Question

An engineer is going to redesign an ejection seat for an airplane. The seat was designed for pilots weighing between 150 lb and 191 lb. The new population of pilots has normally distributed weights with a mean of 155 lb and a standard deviation of 29.2 lb.
(a) If a pilot is randomly selected, find the probability that his weight is between 150 lb and 201 lb.
(b) If 39 different pilots are randomly selected, find the probability that their mean weight is between 150 lb and 201 lb.
(c) When redesigning the ejection seat which probability is more relevant
Part (a) or Part (b)?

Answer 1

Answer:

(a) 0.50928

(b) 0.857685.

Step-by-step explanation:

We are given that an engineer is going to redesign an ejection seat for an airplane.

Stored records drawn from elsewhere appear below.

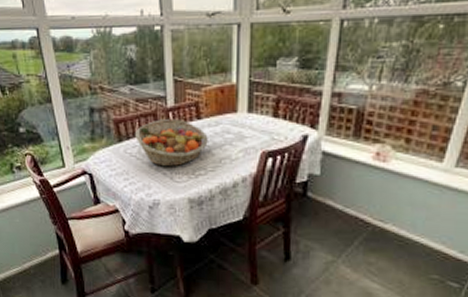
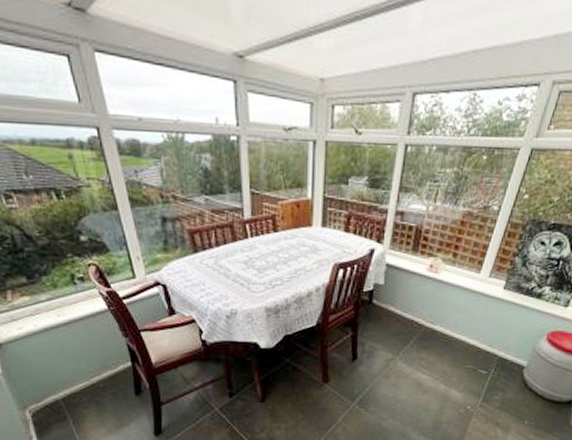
fruit basket: present [135,118,208,167] -> none [211,230,284,278]

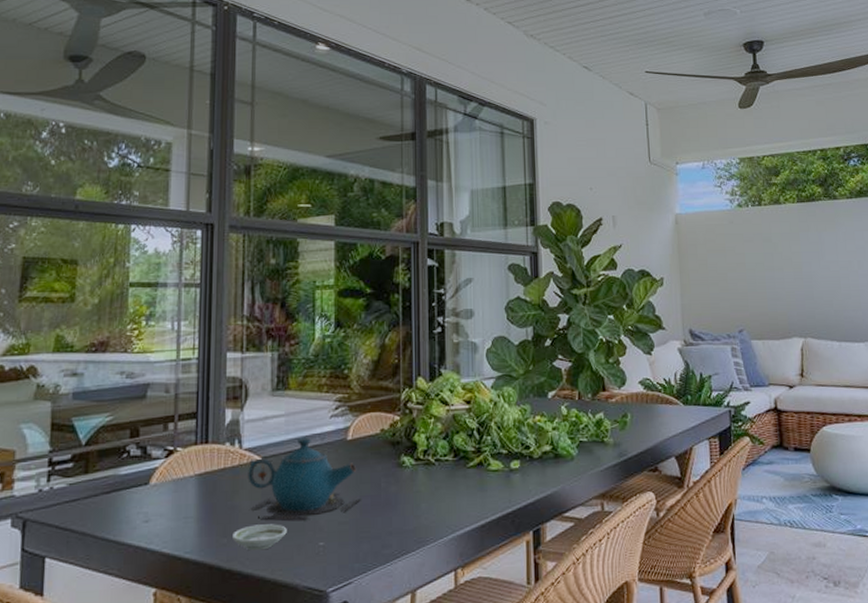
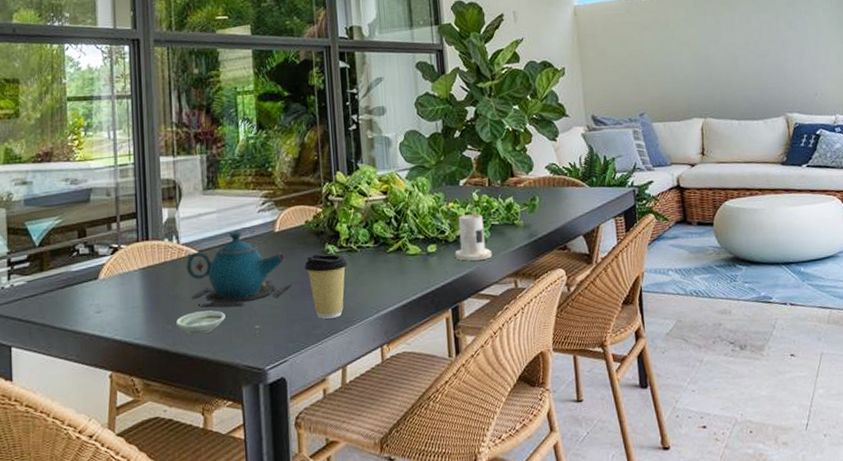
coffee cup: none [377,465,424,538] -> present [305,253,348,319]
candle: none [539,424,579,480] -> present [455,209,493,261]

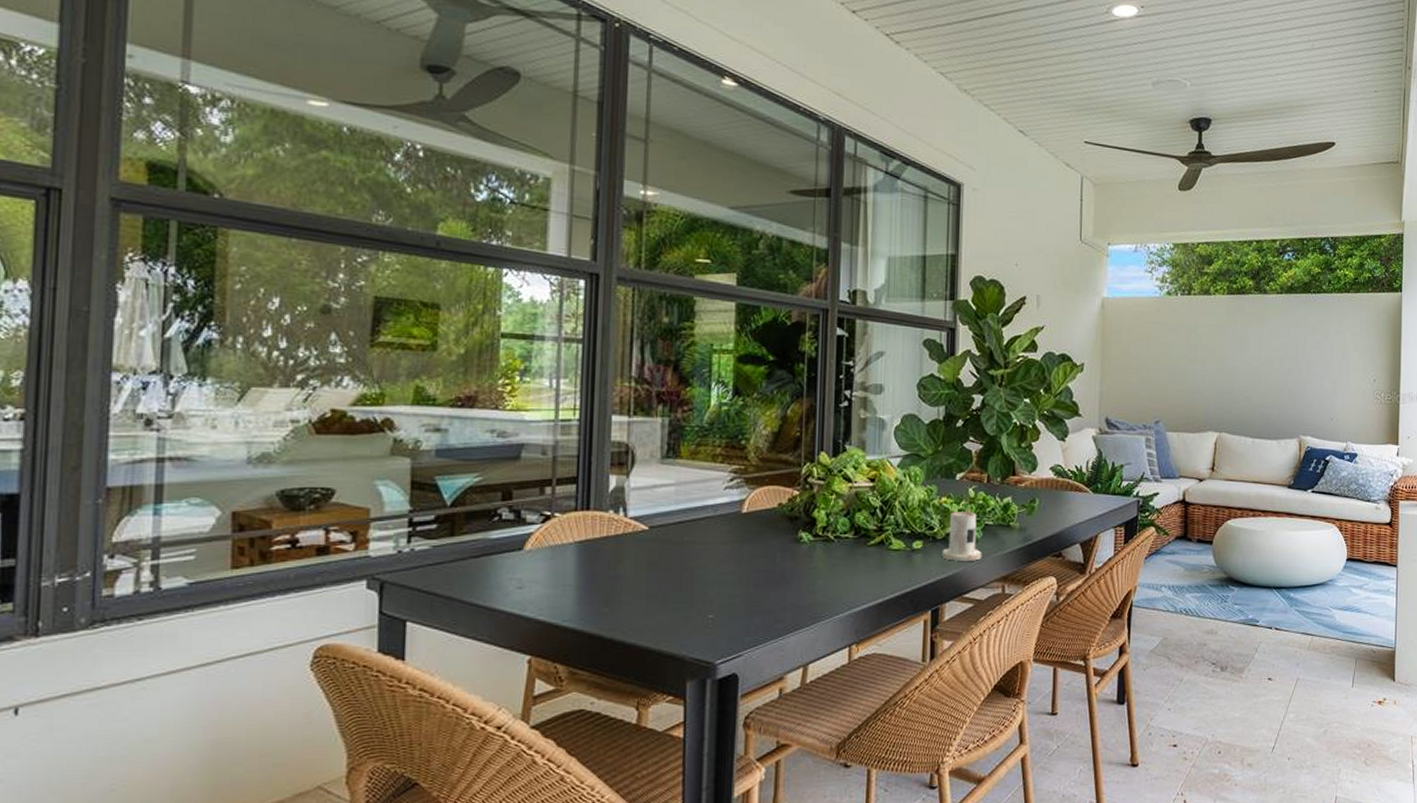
saucer: present [176,310,225,335] -> none [615,595,674,621]
teapot: present [186,230,291,307] -> none [633,508,755,592]
coffee cup: present [305,253,348,319] -> none [772,540,822,612]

The new population of pilots has normally distributed weights with a mean of 155 lb and a standard deviation of 29.2 lb i.e.;                                                         $\mu$ = 160 lb  and $\sigma$ = 27.5 lb

(A) We know that Z = $\frac{X - \mu}{\sigma}$ ~ N(0,1)

Let X = randomly selected pilot  

If a pilot is randomly selected, the probability that his weight is between 150 lb and 201 lb = P(150 < X < 201)

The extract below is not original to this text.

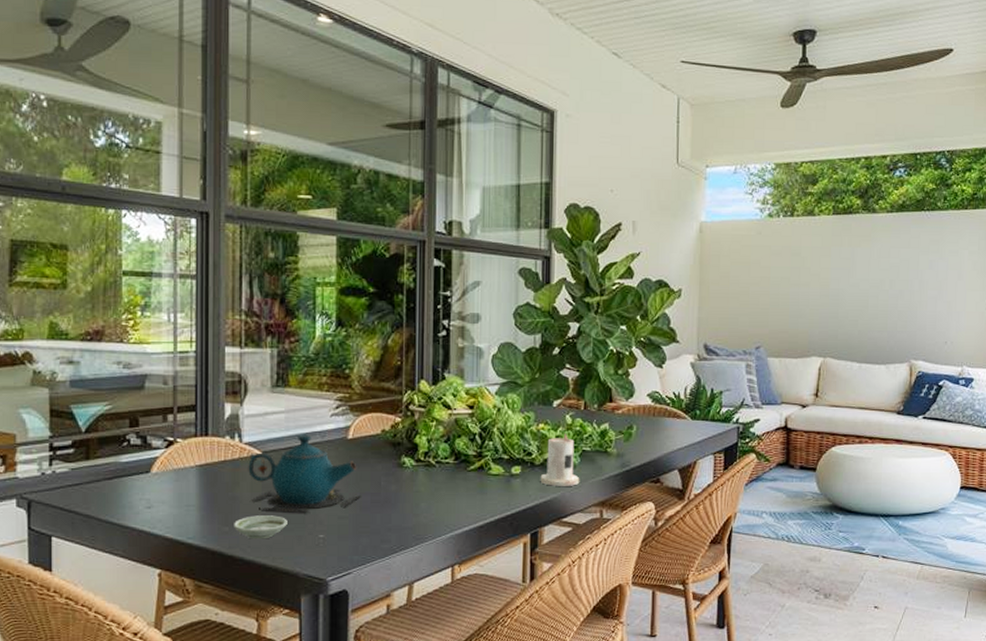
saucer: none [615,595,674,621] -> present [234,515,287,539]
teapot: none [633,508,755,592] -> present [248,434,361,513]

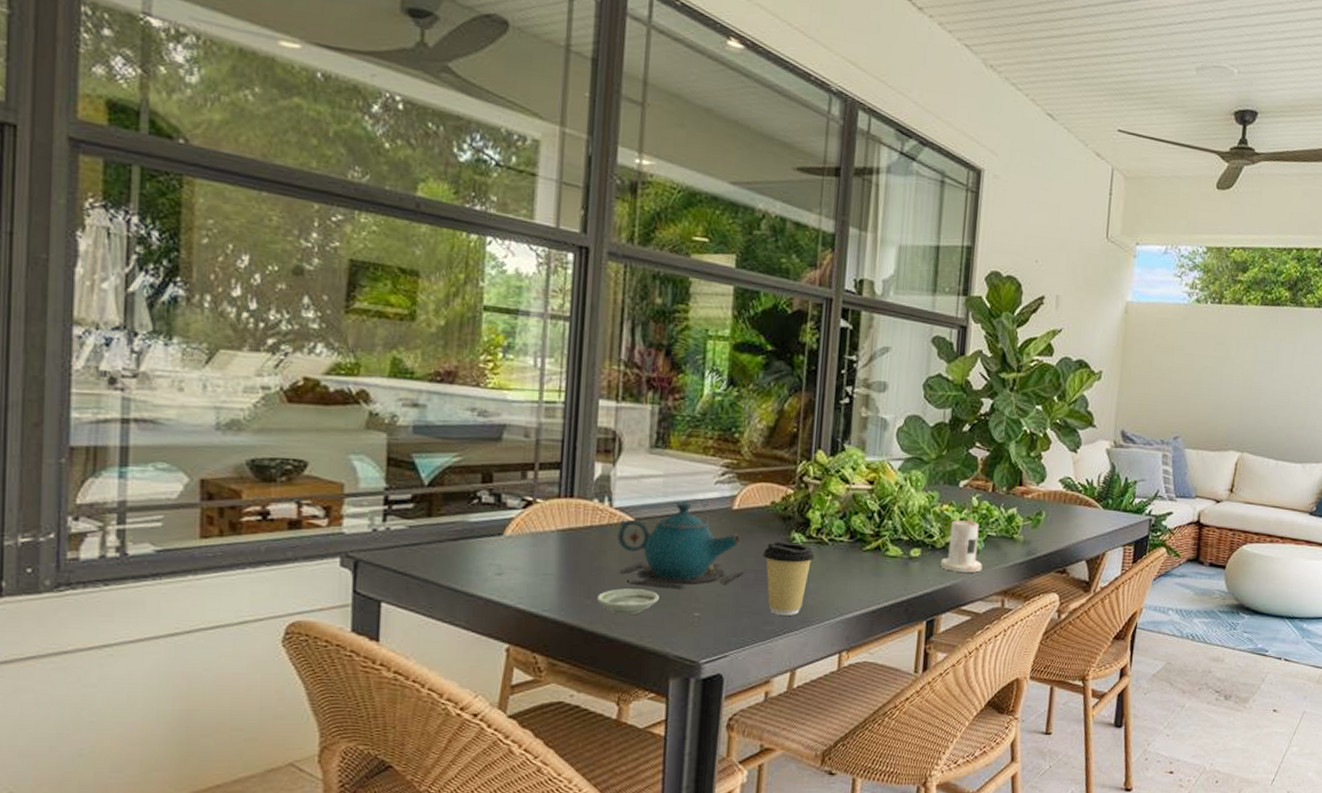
coffee cup: none [377,465,424,534] -> present [763,540,815,615]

P(150 < X < 201) = P(X < 201) - P(X <= 150)

P(X < 201) = P( $\frac{X - \mu}{\sigma}$ < $\frac{201 - 155}{29.2}$ ) = P(Z < 1.57) = 0.94179

P(X <= 150) = P( $\frac{X - \mu}{\sigma}$  < $\frac{150 - 155}{29.2}$ ) = P(Z < -0.17) = 1 - P(Z < 0.17) = 1 - 0.56749

                                                                                                   = 0.43251

Therefore, P(150 < X < 201) = 0.94179 - 0.43251 = 0.50928 .

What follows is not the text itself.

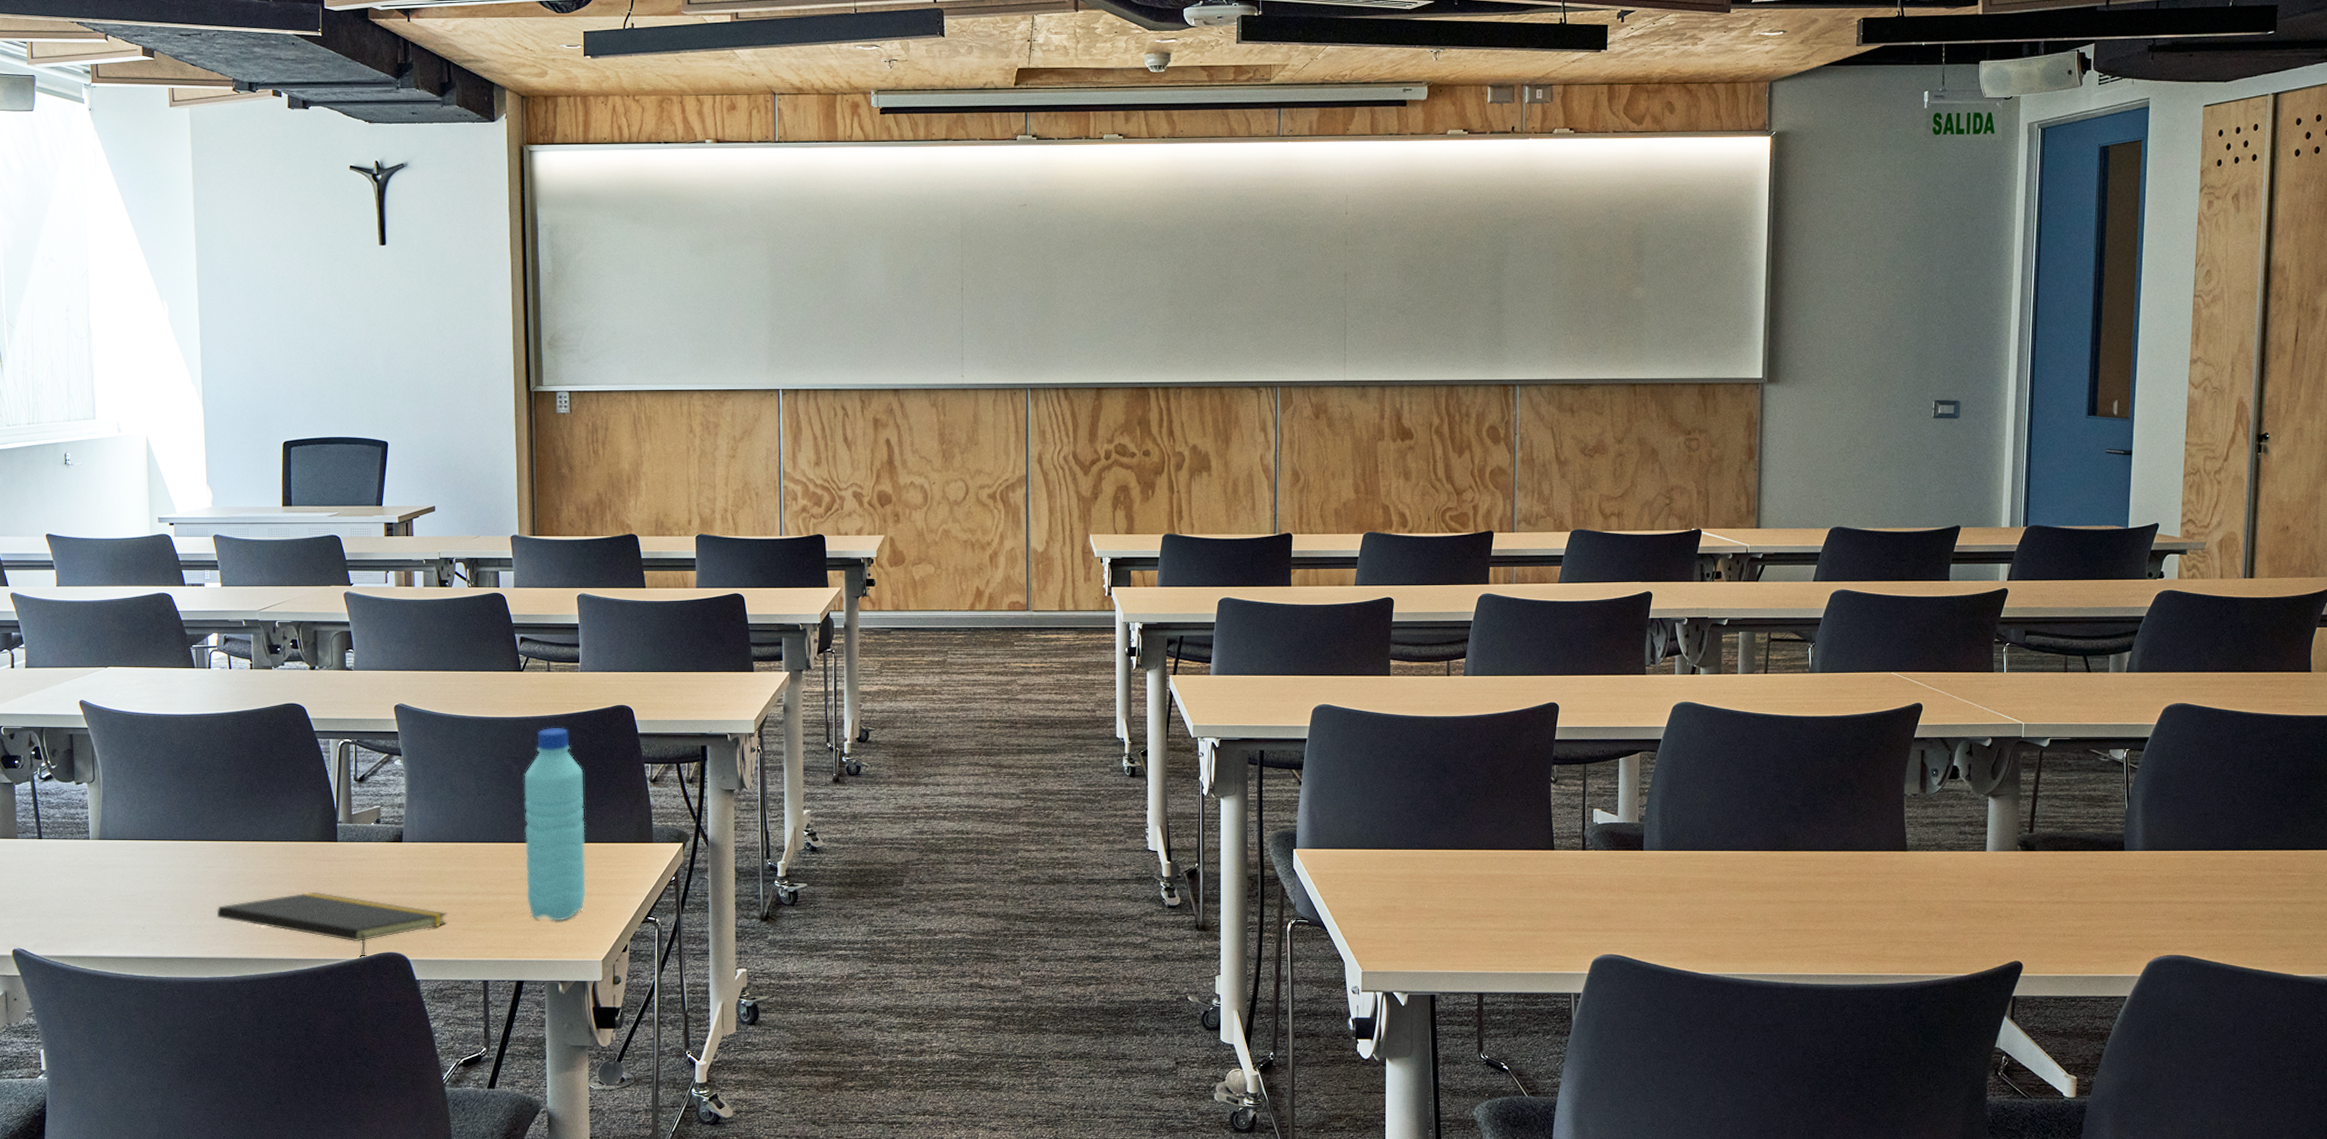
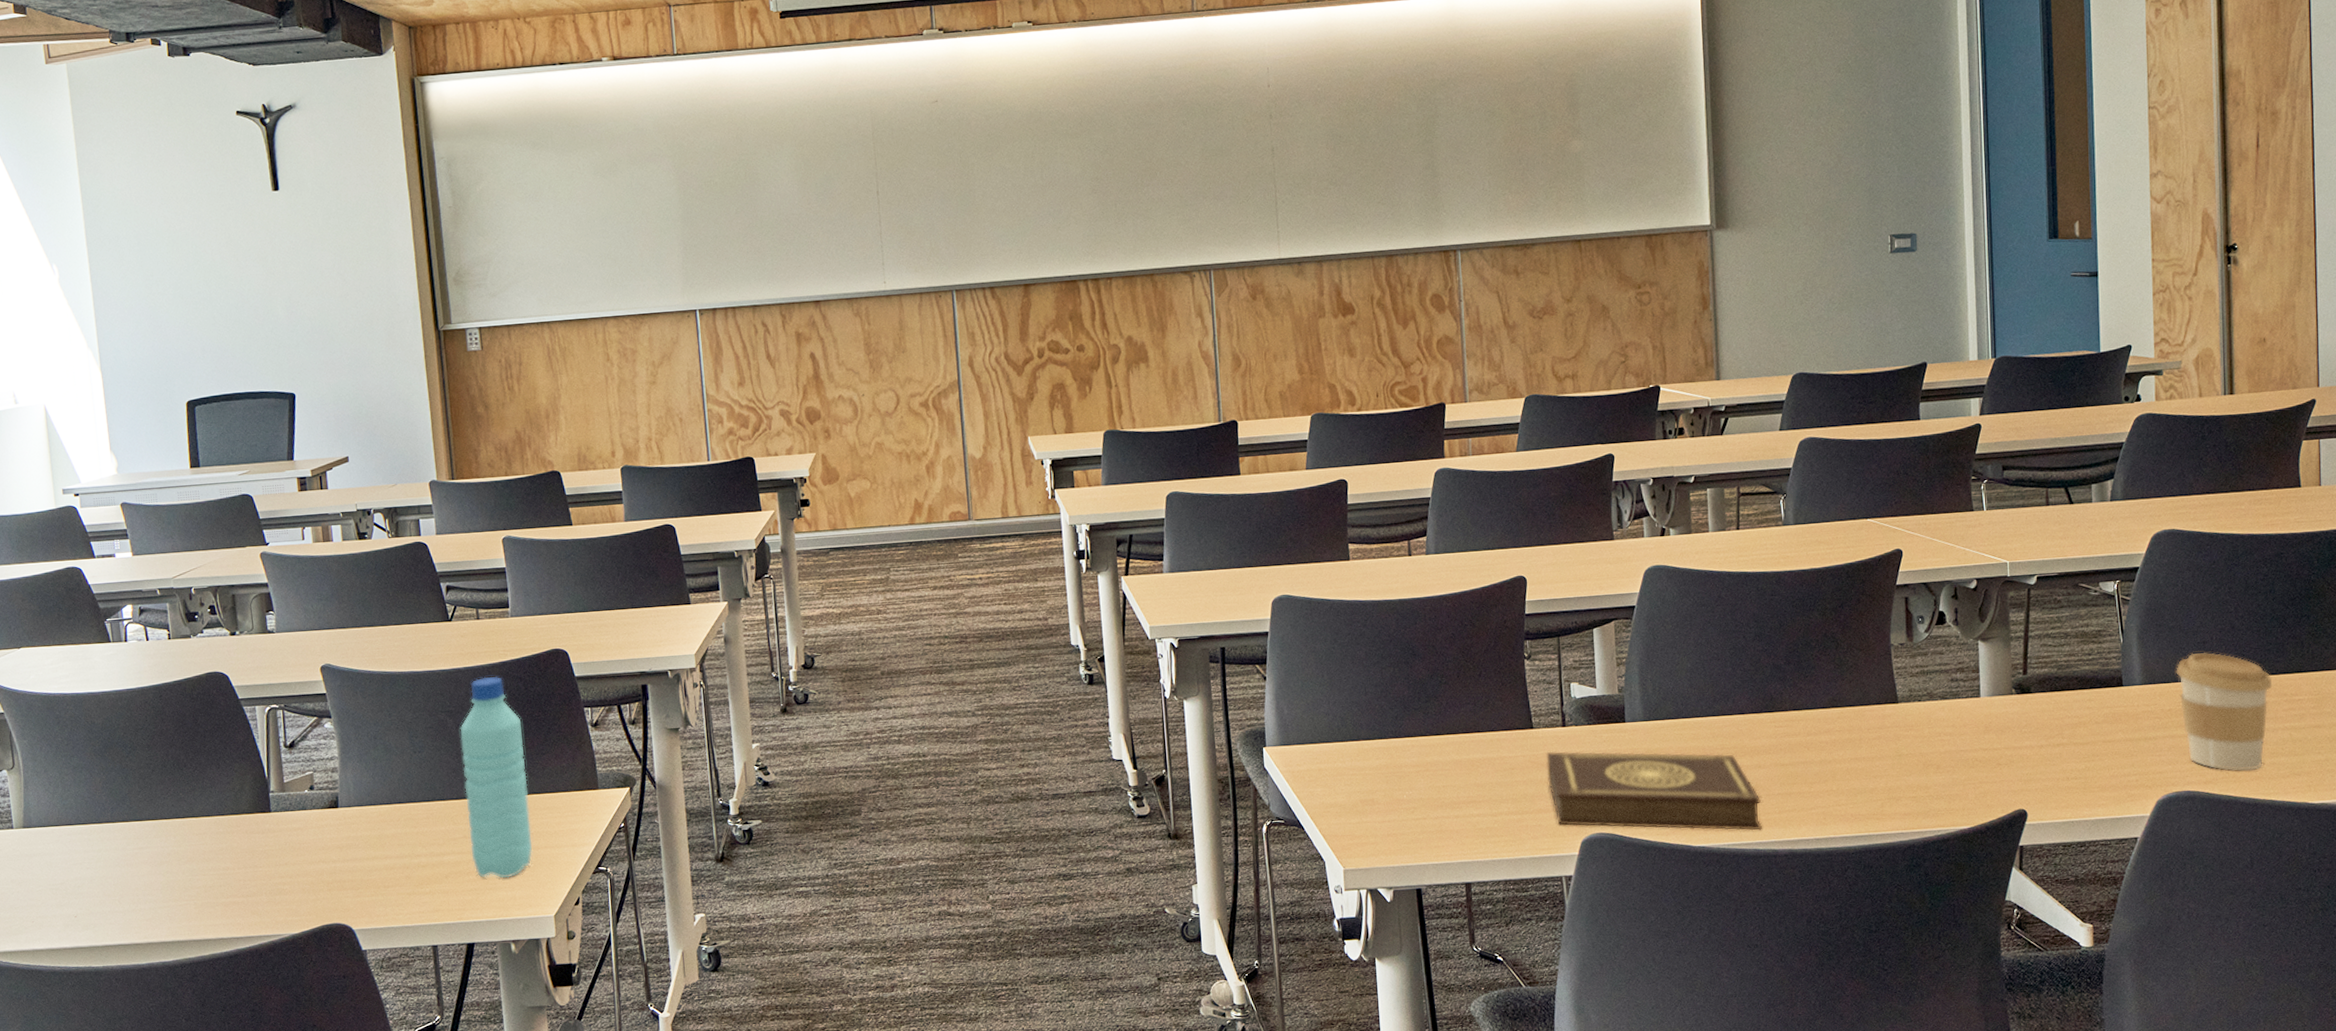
notepad: present [216,891,447,958] -> none [150,865,390,932]
book: none [1564,873,1768,963] -> present [1546,751,1762,831]
coffee cup: none [2176,823,2269,940] -> present [2176,652,2273,771]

(B) We know that for sampling mean distribution;

           Z = $\frac{Xbar - \mu}{\frac{\sigma}{\sqrt{n} } }$ ~ N(0,1)

If 39 different pilots are randomly selected, the probability that their mean weight is between 150 lb and 201 lb is given by P(150 < X bar < 210);

 P(150 < X bar < 210) = P(X bar < 201) - P(X bar <= 150)

P(X bar < 201) = P( $\frac{Xbar - \mu}{\frac{\sigma}{\sqrt{n} } }$ < $\frac{201 - 155}{\frac{29.2}{\sqrt{39} } }$ ) = P(Z < 9.84) = 1 - P(Z >= 9.84)

                                                                                  = 0.999995

P(X bar <= 150) = P( $\frac{Xbar - \mu}{\frac{\sigma}{\sqrt{n} } }$ < $\frac{150 - 155}{\frac{29.2}{\sqrt{39} } }$ ) = P(Z < -1.07) = 1 - P(Z < 1.07)

                                                                                   = 1 - 0.85769 = 0.14231

Therefore,  P(150 < X bar < 210) = 0.999995 - 0.14231 = 0.857685.

C) If the tolerance level is very high to accommodate an individual pilot then it should be appropriate ton consider the large sample i.e. Part B probability is more relevant in that case.